Para conjuntos internacionais que desejam fazer turnê nos Estados Unidos, também existem obstáculos. (A Filarmônica de Viena, que começa um estande de três apresentações no Carnegie na sexta-feira, será o segundo conjunto estrangeiro a se apresentar no salão desde o início da pandemia; a Orquestra Filarmônica Real de Londres apareceu no Carnegie no final do mês passado.) Durante a pandemia, dezenas de artistas não conseguiram vistos em meio a um longo acúmulo de pedidos nas embaixadas e consulados americanos, resultando em uma onda de cancelamentos. Embora o atraso tenha diminuído consideravelmente nos últimos meses, ainda há atrasos.
Brian Goldstein, advogado que representa artistas, disse que alguns conjuntos europeus estão reduzindo o número de músicos que participam de turnês, ou cancelando completamente, depois de encontrar dificuldades para conseguir entrevistas para pedidos de visto.
“Esta situação, de fato, melhorou”, disse Goldstein, “mas ainda permanecem atrasos e atrasos significativos nos consulados dos EUA, principalmente para grandes grupos, como orquestras”.
A Ásia costumava ser um mercado popular, principalmente para grupos americanos e europeus. Mas, mais de dois anos após a pandemia, vários países asiáticos permanecem quase totalmente fechados para artistas do exterior.
Na China, o maior mercado, que costumava receber dezenas de artistas e conjuntos viajantes a cada ano, as autoridades ainda precisam relaxar as restrições da Covid, que impõem quarentenas de pelo menos duas semanas para os visitantes. O tempo e o dinheiro necessários para o isolamento inviabilizam as turnês pelo país, mesmo para quem consegue visto.
Os analistas não esperam que a China alivie substancialmente sua política de “zero Covid” até depois de uma importante reunião do Partido Comunista neste outono, tornando as turnês improváveis até pelo menos 2023. Embora as salas de concerto e os apresentadores chineses pareçam ansiosos por artistas internacionais, dizem os gerentes, as regras de quarentena provaram ser um obstáculo.

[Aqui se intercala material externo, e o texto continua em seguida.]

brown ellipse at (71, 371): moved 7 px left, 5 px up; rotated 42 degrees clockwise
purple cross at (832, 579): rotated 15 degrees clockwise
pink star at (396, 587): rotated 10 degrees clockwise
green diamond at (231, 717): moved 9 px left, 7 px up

“Eles estão todos prontos para pegar o que temos a oferecer”, disse Wray Armstrong, que dirige uma agência de música em Pequim. “Tudo o que temos a fazer é tentar aguentar e não perder a esperança.”
A Filarmônica de Viena disse que Gergiev havia se recuperado do vírus e que lideraria a orquestra nos shows de Carnegie. Sua aparição levantou outra complicação para o conjunto: Gergiev é amigo do presidente Vladimir V. Putin da Rússia, que nos últimos dias foi amplamente condenado por seus movimentos contra a Ucrânia. Gergiev já havia oferecido apoio às políticas de Putin, atraindo protestos vocais durante aparições anteriores em Nova York; ativistas estão organizando protestos nos shows do Carnegie esta semana.

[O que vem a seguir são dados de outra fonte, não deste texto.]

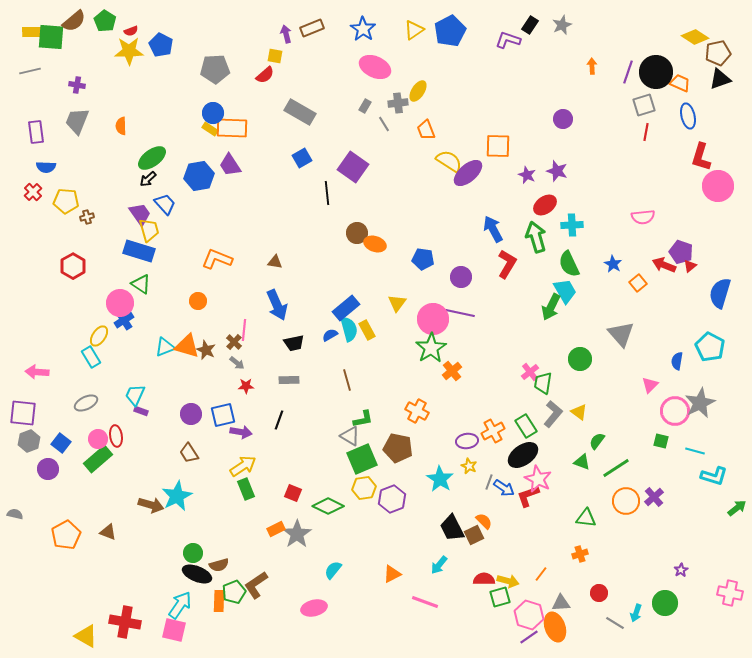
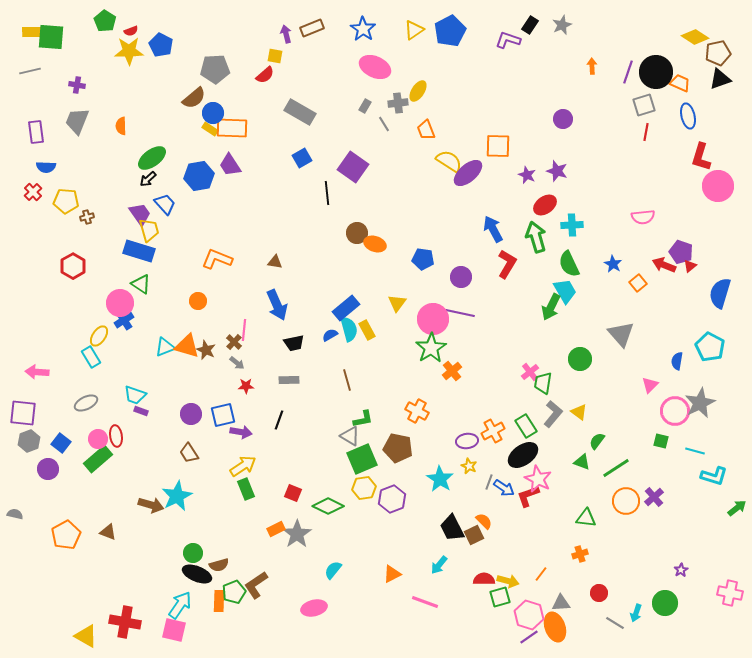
brown semicircle at (74, 21): moved 120 px right, 77 px down
cyan trapezoid at (135, 395): rotated 95 degrees counterclockwise
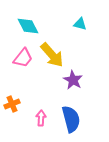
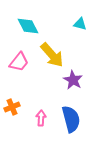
pink trapezoid: moved 4 px left, 4 px down
orange cross: moved 3 px down
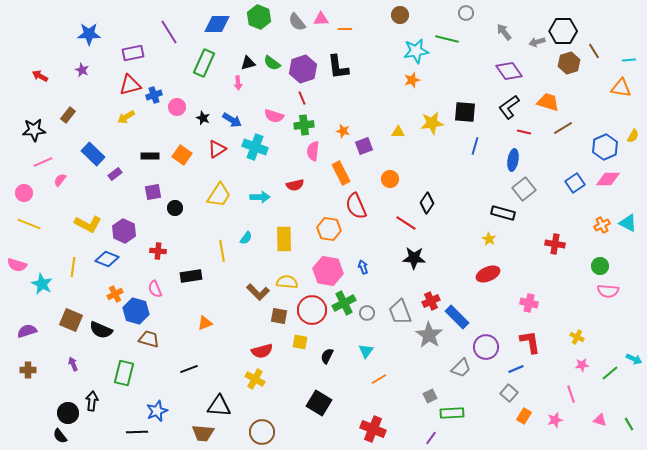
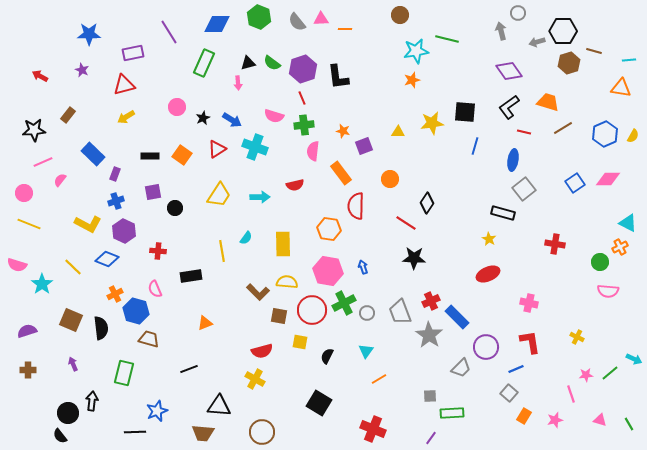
gray circle at (466, 13): moved 52 px right
gray arrow at (504, 32): moved 3 px left, 1 px up; rotated 24 degrees clockwise
brown line at (594, 51): rotated 42 degrees counterclockwise
black L-shape at (338, 67): moved 10 px down
red triangle at (130, 85): moved 6 px left
blue cross at (154, 95): moved 38 px left, 106 px down
black star at (203, 118): rotated 24 degrees clockwise
blue hexagon at (605, 147): moved 13 px up
orange rectangle at (341, 173): rotated 10 degrees counterclockwise
purple rectangle at (115, 174): rotated 32 degrees counterclockwise
red semicircle at (356, 206): rotated 24 degrees clockwise
orange cross at (602, 225): moved 18 px right, 22 px down
yellow rectangle at (284, 239): moved 1 px left, 5 px down
green circle at (600, 266): moved 4 px up
yellow line at (73, 267): rotated 54 degrees counterclockwise
cyan star at (42, 284): rotated 10 degrees clockwise
black semicircle at (101, 330): moved 2 px up; rotated 120 degrees counterclockwise
pink star at (582, 365): moved 4 px right, 10 px down
gray square at (430, 396): rotated 24 degrees clockwise
black line at (137, 432): moved 2 px left
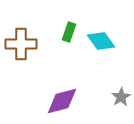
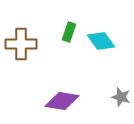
gray star: rotated 24 degrees counterclockwise
purple diamond: rotated 24 degrees clockwise
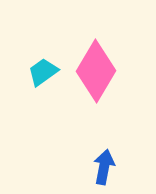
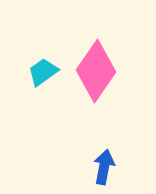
pink diamond: rotated 4 degrees clockwise
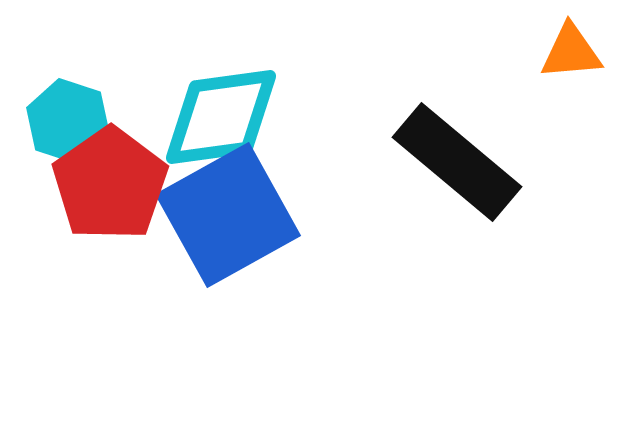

Gergiev não respondeu aos pedidos de comentários de seus representantes. Froschauer, um violinista que atua como presidente da orquestra, defendeu a aparência, chamando Gergiev de artista talentoso.
“Ele vai como artista, não como político”, disse Froschauer. “Não somos políticos. Estamos tentando construir pontes.”
Os cerca de 100 músicos em turnê da orquestra, que são testados todos os dias para o vírus, usam máscaras em ensaios e algumas apresentações. O conjunto aproveitou sua grande rede de jogadores para evitar cancelamentos, atraindo substitutos de última hora para músicos infectados. A orquestra viaja em um avião particular.
Froschauer disse que a orquestra não deixaria o vírus atrapalhar a apresentação.
“Essas experiências são muito mais intensas do que eram antes; faz parte da história”, disse. “Os músicos farão o que for preciso para tocar em Nova York. Eles sabem que estamos em uma missão pela música.”